■ **EXERCISE DETAILS**:
The line containing "left eye: (251, 185)", and every line after it to the end of the listing, should be repeated exactly; the pictures should not.
▽
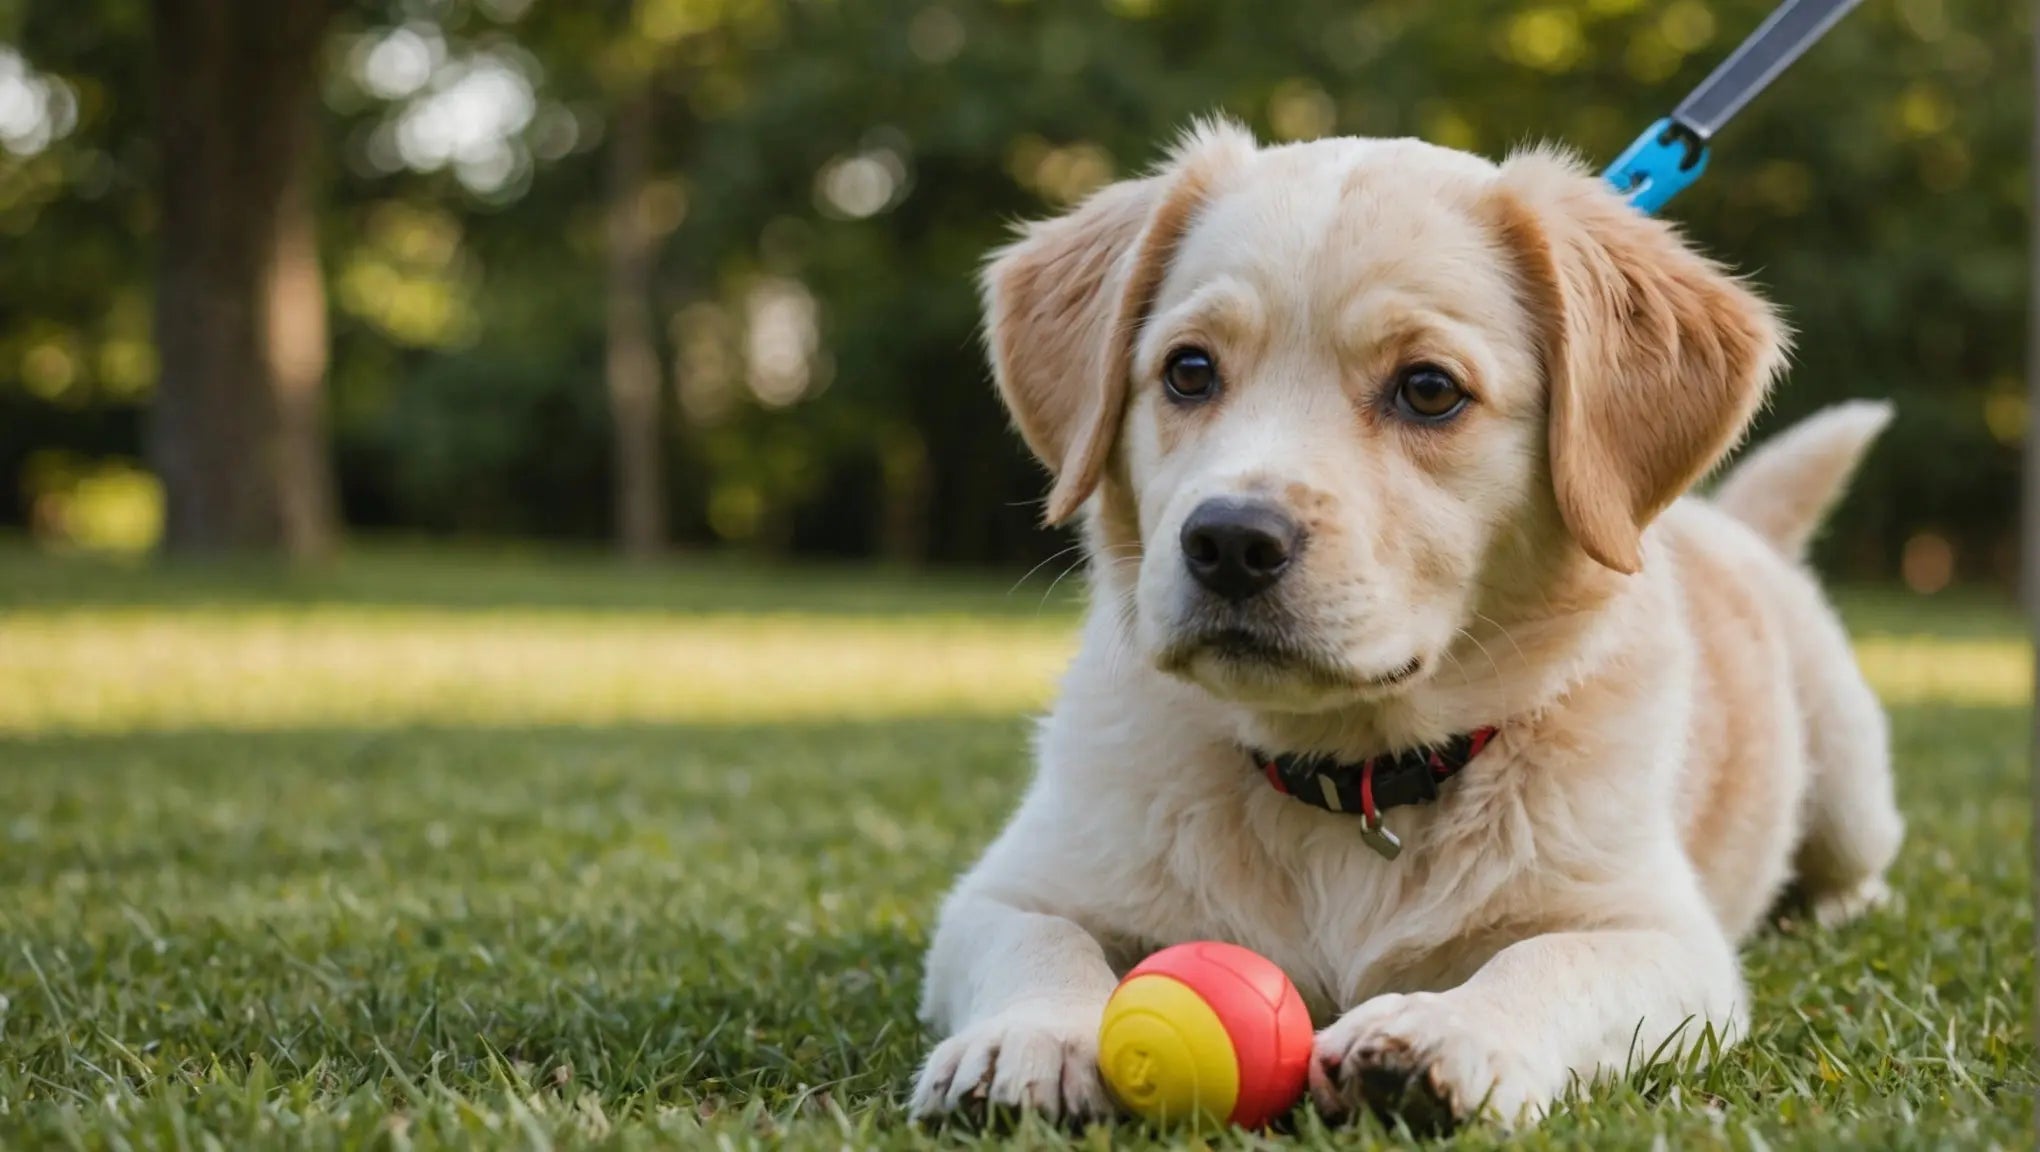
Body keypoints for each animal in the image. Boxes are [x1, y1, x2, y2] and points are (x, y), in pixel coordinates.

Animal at [909, 121, 1893, 1125]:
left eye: (1428, 390)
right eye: (1188, 371)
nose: (1229, 541)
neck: (1351, 778)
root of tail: (1732, 522)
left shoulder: (1660, 937)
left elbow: (1547, 960)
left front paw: (1445, 1031)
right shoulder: (1004, 892)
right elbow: (1043, 941)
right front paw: (1028, 1039)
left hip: (1852, 788)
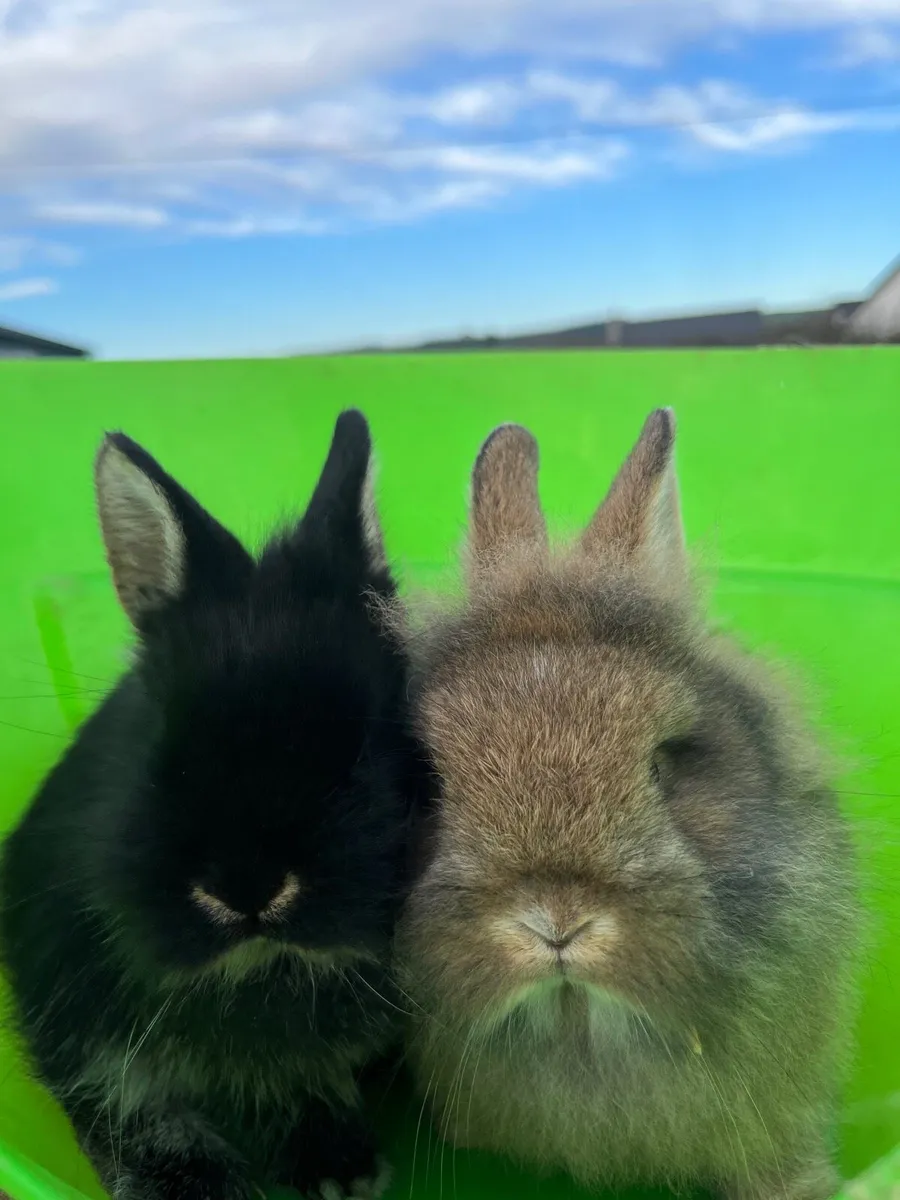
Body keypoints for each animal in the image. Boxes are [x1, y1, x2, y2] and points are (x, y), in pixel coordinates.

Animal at [0, 409, 424, 1200]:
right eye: (160, 740)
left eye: (363, 744)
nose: (246, 889)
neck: (265, 968)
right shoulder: (83, 1030)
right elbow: (137, 1113)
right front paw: (195, 1187)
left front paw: (341, 1172)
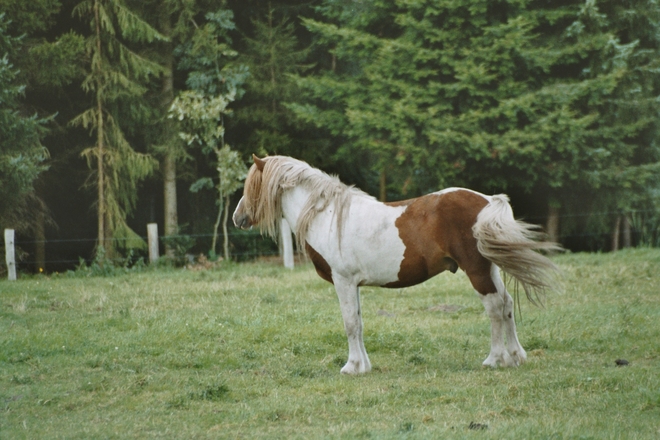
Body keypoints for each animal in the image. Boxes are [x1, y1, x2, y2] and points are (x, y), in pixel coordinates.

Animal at [233, 155, 564, 374]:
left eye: (251, 185)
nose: (238, 217)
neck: (327, 214)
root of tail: (487, 200)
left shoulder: (343, 280)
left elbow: (349, 323)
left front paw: (352, 367)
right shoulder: (353, 284)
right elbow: (359, 322)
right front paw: (364, 365)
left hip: (477, 270)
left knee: (495, 308)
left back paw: (495, 359)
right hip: (490, 268)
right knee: (506, 305)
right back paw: (516, 356)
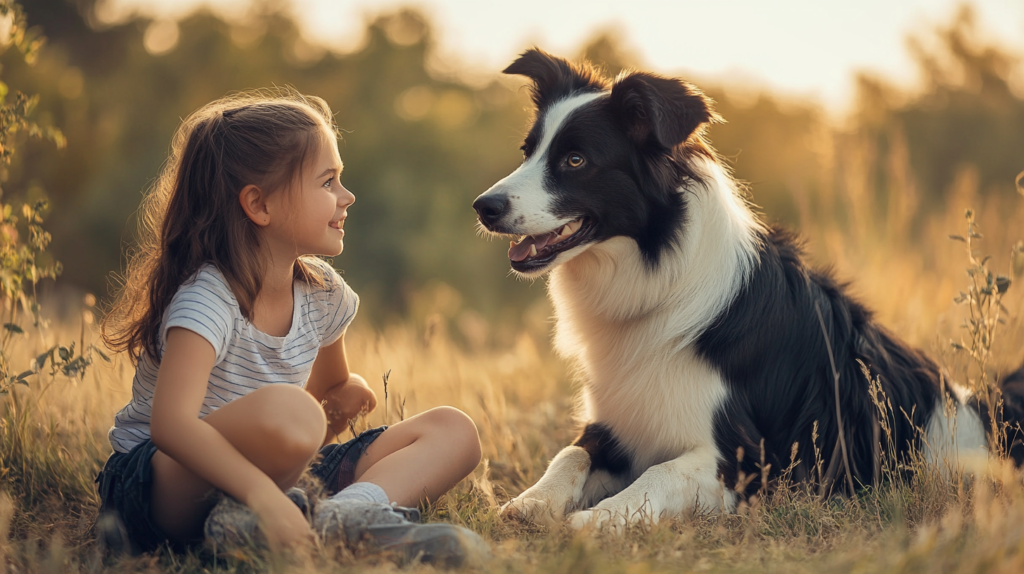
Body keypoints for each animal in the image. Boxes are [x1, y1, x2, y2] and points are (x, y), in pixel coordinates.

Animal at [471, 50, 1024, 532]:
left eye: (575, 160)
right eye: (527, 152)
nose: (484, 206)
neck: (658, 277)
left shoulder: (747, 460)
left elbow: (658, 473)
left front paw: (599, 518)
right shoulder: (618, 423)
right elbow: (570, 453)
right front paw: (531, 502)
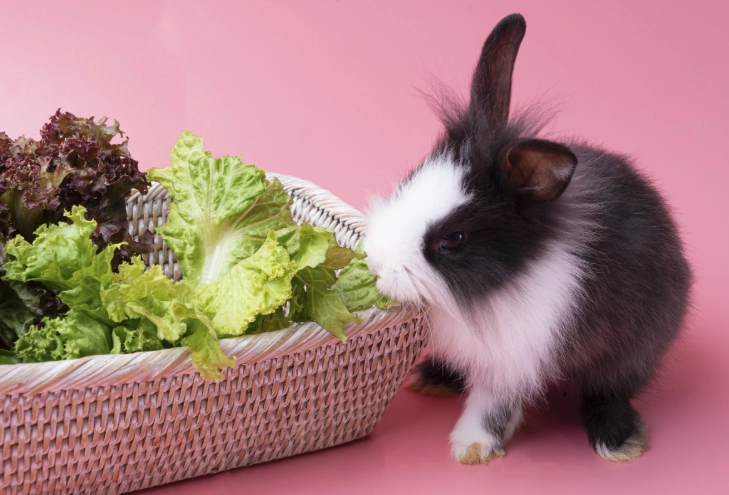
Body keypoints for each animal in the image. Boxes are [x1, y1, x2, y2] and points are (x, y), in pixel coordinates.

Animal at [362, 13, 692, 464]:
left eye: (454, 239)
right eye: (408, 181)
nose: (375, 263)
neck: (495, 287)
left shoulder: (514, 357)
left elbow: (493, 405)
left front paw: (471, 449)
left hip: (636, 349)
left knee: (610, 391)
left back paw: (617, 441)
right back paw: (433, 378)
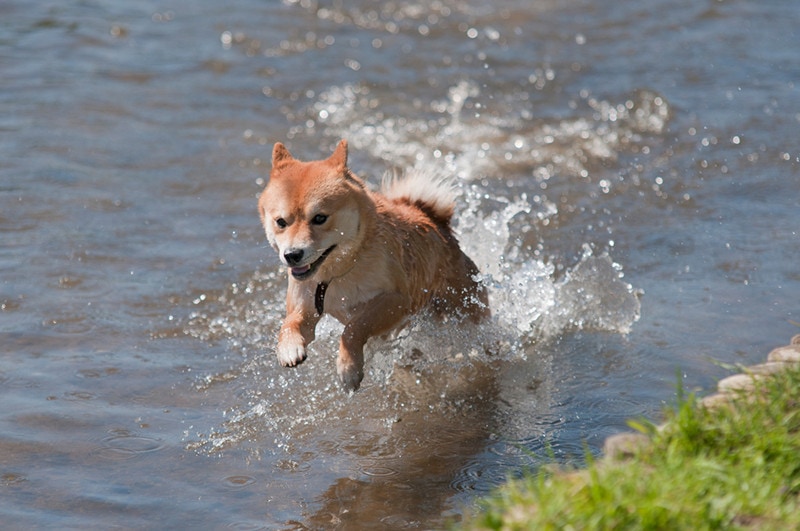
△
■ **EXPECTED ANSWER**:
left eye: (251, 185)
nose: (238, 217)
neck: (327, 214)
root of tail: (487, 200)
left shoulder: (343, 280)
left elbow: (349, 323)
left front paw: (352, 367)
right shoulder: (353, 284)
right elbow: (359, 322)
right front paw: (364, 365)
left hip: (477, 270)
left knee: (495, 308)
left back paw: (495, 359)
right hip: (490, 268)
right knee: (506, 305)
right back paw: (516, 356)
Body keypoints for each animal in the image. Boxes are [x1, y1, x2, y2] and points are (x, y), in pixel coordinates.

Animal at [471, 50, 1024, 532]:
left eye: (575, 160)
right eye: (527, 152)
nose: (484, 206)
neck: (658, 277)
left shoulder: (747, 460)
left elbow: (658, 473)
left front paw: (599, 518)
right shoulder: (618, 423)
right elbow: (570, 453)
right front paw: (531, 502)
Body keypoints for each animal in the image. Boxes are [x1, y1, x2, y2] and points are (x, y), in pixel coordinates.

Animal at [362, 13, 692, 464]:
left eye: (454, 239)
right eye: (408, 181)
nose: (375, 263)
neck: (495, 287)
left shoulder: (514, 357)
left elbow: (493, 405)
left front paw: (471, 449)
left hip: (636, 349)
left knee: (610, 391)
left back paw: (617, 441)
right back paw: (433, 378)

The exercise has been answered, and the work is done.